**DATA**
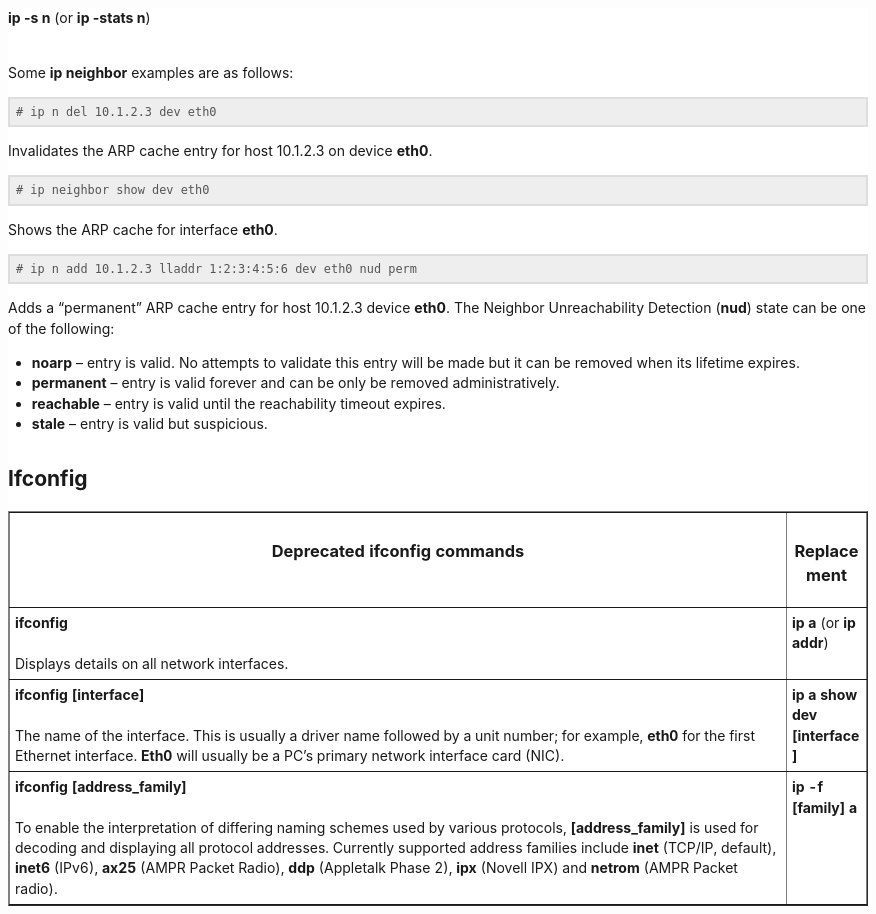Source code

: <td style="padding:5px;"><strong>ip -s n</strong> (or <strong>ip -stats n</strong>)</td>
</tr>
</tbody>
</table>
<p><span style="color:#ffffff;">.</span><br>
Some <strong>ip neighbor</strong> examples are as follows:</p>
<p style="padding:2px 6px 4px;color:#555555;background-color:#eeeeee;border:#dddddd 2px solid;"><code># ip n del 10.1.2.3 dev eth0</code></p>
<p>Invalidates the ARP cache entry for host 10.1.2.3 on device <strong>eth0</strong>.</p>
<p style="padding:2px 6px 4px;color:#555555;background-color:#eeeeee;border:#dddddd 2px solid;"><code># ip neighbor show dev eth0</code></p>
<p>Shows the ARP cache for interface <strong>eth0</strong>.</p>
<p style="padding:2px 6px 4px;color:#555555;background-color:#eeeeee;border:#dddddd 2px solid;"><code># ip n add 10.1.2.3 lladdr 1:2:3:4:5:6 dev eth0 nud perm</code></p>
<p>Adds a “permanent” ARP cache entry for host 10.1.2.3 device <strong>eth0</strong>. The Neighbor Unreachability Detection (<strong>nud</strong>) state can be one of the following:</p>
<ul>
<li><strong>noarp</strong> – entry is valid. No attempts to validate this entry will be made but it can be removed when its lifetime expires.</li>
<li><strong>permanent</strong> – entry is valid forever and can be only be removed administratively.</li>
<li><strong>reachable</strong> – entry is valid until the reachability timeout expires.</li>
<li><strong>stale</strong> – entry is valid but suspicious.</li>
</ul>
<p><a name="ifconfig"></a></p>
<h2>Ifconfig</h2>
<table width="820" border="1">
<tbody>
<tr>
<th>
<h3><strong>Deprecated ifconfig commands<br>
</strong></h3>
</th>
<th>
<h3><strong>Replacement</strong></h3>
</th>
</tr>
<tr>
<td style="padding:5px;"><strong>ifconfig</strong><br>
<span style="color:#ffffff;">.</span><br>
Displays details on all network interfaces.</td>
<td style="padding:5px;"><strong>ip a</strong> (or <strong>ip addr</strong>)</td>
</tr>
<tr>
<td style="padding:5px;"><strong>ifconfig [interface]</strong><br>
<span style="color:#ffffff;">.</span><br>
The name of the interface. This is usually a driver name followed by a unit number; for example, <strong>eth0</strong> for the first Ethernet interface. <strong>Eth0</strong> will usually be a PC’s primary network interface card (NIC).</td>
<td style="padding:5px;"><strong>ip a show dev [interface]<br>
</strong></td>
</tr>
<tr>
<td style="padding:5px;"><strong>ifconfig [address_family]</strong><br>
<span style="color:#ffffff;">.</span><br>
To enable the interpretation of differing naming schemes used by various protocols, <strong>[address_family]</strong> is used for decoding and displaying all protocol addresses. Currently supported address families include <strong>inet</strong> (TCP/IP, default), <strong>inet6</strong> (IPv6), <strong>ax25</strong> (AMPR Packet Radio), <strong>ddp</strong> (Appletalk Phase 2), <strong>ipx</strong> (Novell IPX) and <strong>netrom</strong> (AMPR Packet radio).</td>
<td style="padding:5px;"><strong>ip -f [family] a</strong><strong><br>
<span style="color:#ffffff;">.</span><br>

**WRITTEN TASK**
Return nothing but the lines running from the start of the data to the line with "eth0 nud perm</code></p>", please, both ends included and no pictures.

**THE ANSWER**
Source code

: <td style="padding:5px;"><strong>ip -s n</strong> (or <strong>ip -stats n</strong>)</td>
</tr>
</tbody>
</table>
<p><span style="color:#ffffff;">.</span><br>
Some <strong>ip neighbor</strong> examples are as follows:</p>
<p style="padding:2px 6px 4px;color:#555555;background-color:#eeeeee;border:#dddddd 2px solid;"><code># ip n del 10.1.2.3 dev eth0</code></p>
<p>Invalidates the ARP cache entry for host 10.1.2.3 on device <strong>eth0</strong>.</p>
<p style="padding:2px 6px 4px;color:#555555;background-color:#eeeeee;border:#dddddd 2px solid;"><code># ip neighbor show dev eth0</code></p>
<p>Shows the ARP cache for interface <strong>eth0</strong>.</p>
<p style="padding:2px 6px 4px;color:#555555;background-color:#eeeeee;border:#dddddd 2px solid;"><code># ip n add 10.1.2.3 lladdr 1:2:3:4:5:6 dev eth0 nud perm</code></p>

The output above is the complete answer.